===== Dataset extract

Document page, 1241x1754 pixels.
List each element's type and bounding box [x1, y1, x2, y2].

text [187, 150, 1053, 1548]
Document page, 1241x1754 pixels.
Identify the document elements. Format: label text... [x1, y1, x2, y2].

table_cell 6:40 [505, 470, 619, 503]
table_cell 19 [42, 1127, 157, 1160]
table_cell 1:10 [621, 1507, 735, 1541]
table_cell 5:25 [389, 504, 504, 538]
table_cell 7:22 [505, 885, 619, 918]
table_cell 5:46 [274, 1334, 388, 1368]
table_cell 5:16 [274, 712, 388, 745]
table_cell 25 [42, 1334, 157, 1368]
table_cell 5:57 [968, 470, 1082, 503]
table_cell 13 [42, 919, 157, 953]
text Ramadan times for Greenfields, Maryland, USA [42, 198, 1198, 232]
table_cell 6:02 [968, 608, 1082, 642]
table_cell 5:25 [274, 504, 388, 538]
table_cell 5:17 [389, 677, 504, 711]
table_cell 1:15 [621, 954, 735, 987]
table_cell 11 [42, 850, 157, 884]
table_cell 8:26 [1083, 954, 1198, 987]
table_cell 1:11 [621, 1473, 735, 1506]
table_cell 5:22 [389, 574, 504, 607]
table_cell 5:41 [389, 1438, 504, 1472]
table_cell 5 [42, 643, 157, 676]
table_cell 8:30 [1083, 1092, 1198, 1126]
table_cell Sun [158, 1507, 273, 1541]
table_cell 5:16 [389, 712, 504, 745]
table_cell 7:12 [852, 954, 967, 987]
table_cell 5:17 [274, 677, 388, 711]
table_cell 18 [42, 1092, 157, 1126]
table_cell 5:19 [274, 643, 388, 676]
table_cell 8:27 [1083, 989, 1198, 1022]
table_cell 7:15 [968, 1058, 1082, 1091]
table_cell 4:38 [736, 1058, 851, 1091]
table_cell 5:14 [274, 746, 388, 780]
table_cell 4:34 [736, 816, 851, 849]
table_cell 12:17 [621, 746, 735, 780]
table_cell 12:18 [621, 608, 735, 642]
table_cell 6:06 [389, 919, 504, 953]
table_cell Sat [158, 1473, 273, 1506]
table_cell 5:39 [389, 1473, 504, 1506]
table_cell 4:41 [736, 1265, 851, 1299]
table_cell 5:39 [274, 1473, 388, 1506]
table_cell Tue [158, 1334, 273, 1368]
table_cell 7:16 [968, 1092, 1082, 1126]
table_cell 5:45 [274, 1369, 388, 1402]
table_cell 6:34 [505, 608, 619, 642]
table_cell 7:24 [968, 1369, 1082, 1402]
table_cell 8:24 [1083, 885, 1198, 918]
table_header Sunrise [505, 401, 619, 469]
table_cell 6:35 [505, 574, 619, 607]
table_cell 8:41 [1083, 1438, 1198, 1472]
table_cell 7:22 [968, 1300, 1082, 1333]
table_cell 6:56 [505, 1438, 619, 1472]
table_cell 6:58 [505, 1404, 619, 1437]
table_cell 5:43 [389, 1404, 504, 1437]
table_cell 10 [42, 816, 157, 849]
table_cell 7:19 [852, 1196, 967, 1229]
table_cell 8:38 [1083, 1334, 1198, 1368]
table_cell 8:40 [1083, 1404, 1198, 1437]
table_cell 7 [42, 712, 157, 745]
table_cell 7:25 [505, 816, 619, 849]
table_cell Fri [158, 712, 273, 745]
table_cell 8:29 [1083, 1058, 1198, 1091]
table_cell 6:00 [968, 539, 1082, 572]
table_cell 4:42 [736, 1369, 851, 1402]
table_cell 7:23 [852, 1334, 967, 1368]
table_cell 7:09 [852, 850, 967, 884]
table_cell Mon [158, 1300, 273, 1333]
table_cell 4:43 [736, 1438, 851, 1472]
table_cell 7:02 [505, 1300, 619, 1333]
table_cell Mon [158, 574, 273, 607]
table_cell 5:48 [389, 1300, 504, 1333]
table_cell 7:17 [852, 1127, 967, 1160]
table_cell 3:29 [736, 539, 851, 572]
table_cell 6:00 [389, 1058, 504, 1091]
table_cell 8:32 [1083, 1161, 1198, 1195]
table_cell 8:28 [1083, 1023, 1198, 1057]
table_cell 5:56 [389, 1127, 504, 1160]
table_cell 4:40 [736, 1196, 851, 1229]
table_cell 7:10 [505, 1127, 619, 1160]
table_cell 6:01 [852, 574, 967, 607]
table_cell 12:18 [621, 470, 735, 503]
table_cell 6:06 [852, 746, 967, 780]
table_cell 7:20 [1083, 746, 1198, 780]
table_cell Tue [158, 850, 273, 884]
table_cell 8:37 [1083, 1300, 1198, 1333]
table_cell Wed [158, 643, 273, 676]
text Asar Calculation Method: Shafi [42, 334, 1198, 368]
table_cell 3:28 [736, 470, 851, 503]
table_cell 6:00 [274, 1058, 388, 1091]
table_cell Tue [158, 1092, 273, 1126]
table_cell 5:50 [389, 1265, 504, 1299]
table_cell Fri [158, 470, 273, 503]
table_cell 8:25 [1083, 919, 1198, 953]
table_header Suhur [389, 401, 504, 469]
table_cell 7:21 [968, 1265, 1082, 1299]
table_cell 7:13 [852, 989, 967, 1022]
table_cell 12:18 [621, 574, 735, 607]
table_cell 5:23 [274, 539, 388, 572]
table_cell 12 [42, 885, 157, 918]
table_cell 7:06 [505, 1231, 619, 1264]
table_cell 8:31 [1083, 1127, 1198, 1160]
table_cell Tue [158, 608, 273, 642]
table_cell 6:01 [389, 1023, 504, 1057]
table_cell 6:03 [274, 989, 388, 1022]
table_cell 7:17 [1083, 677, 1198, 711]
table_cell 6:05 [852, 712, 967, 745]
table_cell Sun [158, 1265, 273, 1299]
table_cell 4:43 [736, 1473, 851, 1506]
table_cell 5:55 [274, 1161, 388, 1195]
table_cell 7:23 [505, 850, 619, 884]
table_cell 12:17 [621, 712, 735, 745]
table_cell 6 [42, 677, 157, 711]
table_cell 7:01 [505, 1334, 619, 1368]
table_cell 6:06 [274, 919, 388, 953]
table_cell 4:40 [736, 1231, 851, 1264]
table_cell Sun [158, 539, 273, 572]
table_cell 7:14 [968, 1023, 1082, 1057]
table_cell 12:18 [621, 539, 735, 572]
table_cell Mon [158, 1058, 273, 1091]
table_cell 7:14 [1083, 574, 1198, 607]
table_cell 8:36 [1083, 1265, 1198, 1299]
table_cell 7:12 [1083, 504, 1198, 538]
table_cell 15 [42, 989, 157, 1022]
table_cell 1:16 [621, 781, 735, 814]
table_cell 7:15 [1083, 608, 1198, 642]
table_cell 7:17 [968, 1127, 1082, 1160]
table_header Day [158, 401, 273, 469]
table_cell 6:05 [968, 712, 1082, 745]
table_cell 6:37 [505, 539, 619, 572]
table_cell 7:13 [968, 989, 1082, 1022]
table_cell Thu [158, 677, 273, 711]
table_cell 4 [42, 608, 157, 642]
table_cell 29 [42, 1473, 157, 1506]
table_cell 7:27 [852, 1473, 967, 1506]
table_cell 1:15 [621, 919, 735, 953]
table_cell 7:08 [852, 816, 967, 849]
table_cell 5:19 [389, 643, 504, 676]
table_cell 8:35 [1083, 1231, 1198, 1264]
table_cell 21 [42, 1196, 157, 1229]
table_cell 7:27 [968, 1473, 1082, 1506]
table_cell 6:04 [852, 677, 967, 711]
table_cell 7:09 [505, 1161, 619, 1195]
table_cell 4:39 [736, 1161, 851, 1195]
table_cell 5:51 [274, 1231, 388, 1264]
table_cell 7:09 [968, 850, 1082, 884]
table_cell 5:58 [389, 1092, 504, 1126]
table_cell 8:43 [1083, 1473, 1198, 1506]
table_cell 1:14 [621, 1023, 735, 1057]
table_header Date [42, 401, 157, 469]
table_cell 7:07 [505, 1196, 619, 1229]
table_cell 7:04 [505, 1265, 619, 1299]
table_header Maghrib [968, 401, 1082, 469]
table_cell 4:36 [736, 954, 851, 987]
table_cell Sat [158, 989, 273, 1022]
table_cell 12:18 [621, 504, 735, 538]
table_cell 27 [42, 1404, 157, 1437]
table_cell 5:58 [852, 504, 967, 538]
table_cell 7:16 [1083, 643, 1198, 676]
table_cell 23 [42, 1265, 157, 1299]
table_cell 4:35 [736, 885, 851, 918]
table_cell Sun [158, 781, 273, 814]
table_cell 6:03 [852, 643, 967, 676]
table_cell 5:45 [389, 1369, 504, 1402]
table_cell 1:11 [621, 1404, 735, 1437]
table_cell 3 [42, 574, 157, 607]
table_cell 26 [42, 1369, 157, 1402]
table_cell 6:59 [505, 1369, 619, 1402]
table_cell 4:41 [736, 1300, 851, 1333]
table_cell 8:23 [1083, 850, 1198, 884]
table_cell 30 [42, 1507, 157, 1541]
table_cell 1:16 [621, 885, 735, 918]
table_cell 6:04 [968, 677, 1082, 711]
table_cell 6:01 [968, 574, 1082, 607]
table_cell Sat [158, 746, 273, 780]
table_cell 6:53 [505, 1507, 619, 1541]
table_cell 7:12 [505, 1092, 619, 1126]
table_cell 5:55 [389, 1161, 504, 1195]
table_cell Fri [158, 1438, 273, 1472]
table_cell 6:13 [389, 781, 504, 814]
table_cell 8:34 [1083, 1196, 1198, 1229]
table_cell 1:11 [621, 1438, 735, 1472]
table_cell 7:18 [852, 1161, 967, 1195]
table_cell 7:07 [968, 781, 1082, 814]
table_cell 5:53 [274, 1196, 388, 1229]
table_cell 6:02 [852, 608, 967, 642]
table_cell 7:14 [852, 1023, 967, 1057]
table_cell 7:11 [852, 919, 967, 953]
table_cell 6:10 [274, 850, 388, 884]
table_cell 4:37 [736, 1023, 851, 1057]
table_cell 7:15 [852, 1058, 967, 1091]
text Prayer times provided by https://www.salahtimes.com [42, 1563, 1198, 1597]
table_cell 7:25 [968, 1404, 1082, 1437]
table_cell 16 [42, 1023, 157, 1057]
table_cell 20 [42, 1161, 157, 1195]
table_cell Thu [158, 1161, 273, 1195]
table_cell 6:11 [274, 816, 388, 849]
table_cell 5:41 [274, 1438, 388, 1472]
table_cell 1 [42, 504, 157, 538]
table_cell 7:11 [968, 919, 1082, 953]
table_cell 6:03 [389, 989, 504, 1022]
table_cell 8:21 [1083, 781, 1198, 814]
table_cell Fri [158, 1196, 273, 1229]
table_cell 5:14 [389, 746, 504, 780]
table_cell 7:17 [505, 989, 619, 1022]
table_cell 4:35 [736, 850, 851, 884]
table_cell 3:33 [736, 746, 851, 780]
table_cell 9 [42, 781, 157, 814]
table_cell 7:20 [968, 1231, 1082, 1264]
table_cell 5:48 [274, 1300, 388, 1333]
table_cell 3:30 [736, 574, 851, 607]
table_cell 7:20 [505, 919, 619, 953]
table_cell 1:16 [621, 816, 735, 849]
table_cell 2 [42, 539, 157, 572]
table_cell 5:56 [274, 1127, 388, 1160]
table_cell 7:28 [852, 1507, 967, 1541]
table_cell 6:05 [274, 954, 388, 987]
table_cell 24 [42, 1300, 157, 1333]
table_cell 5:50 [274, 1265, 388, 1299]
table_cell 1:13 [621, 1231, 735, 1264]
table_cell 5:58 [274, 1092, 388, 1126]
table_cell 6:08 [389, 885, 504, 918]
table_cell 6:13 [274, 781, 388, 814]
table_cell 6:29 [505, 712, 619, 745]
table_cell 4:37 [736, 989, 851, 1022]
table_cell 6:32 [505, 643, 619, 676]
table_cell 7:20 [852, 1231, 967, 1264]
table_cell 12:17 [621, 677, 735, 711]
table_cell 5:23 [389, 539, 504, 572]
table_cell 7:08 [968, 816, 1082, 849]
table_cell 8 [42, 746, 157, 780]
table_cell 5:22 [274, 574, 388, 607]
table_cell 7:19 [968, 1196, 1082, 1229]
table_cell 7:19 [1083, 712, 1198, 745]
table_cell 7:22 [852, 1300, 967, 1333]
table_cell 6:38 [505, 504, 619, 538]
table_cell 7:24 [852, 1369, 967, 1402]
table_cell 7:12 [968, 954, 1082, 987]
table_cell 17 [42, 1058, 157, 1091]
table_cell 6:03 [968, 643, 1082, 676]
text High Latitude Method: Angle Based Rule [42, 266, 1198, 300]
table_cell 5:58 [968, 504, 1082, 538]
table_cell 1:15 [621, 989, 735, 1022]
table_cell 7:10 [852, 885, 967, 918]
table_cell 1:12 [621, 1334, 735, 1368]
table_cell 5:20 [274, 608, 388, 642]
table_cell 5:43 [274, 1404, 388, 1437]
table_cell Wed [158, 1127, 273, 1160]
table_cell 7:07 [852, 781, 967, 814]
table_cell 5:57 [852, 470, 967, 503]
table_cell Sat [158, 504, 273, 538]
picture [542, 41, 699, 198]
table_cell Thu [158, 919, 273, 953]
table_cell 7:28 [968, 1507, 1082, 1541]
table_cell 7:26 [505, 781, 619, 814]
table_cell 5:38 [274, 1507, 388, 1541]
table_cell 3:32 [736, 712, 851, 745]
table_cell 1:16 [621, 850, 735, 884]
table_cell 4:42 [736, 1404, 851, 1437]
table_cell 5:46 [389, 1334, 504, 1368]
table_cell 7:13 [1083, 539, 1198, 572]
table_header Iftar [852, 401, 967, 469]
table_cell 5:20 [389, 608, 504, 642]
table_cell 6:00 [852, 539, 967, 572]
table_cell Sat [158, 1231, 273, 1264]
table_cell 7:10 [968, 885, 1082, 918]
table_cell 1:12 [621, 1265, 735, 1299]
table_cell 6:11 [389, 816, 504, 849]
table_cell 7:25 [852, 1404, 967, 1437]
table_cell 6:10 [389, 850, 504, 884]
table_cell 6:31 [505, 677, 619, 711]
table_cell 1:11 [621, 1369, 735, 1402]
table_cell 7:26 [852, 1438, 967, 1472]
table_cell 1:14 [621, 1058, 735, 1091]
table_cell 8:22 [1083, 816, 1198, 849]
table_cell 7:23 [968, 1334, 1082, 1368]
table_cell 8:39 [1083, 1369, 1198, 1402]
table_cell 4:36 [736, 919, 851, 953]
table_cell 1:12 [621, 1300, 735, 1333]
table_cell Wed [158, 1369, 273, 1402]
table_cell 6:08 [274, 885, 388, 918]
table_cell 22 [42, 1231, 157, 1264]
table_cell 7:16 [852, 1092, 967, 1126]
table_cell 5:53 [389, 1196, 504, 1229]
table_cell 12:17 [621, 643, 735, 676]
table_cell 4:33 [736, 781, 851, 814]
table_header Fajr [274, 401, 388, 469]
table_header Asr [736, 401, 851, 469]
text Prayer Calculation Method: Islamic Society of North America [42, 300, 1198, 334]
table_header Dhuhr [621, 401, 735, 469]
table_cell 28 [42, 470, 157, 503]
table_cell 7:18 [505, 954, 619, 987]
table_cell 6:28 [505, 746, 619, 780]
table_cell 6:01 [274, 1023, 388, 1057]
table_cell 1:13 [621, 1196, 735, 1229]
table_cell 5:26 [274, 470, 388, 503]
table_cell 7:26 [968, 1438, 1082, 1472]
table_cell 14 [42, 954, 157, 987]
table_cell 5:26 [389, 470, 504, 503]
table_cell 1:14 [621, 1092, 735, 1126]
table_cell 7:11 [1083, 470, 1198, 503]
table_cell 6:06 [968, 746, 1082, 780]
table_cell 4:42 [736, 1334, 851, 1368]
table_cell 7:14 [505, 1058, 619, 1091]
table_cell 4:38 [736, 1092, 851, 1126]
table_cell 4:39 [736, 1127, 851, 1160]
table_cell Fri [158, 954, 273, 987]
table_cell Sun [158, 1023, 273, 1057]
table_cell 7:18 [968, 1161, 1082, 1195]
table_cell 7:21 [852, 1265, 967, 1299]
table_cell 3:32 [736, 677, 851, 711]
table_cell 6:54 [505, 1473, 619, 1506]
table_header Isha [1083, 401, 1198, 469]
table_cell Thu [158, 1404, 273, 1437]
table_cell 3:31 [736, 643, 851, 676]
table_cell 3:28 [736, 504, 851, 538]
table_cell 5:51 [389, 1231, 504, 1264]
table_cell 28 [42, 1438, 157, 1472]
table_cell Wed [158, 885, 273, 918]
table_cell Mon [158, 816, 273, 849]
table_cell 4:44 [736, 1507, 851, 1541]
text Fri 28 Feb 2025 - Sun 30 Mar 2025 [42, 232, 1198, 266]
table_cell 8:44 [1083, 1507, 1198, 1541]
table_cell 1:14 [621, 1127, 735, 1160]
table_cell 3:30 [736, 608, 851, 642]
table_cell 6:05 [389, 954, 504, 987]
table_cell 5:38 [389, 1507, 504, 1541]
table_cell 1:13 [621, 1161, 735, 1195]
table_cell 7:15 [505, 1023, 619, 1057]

==========

What needs to be done
Using the entries above, return each line in which the word "Prayer" occurs.

Solution to this task
text Prayer times provided by https://www.salahtimes.com [42, 1563, 1198, 1597]
text Prayer Calculation Method: Islamic Society of North America [42, 300, 1198, 334]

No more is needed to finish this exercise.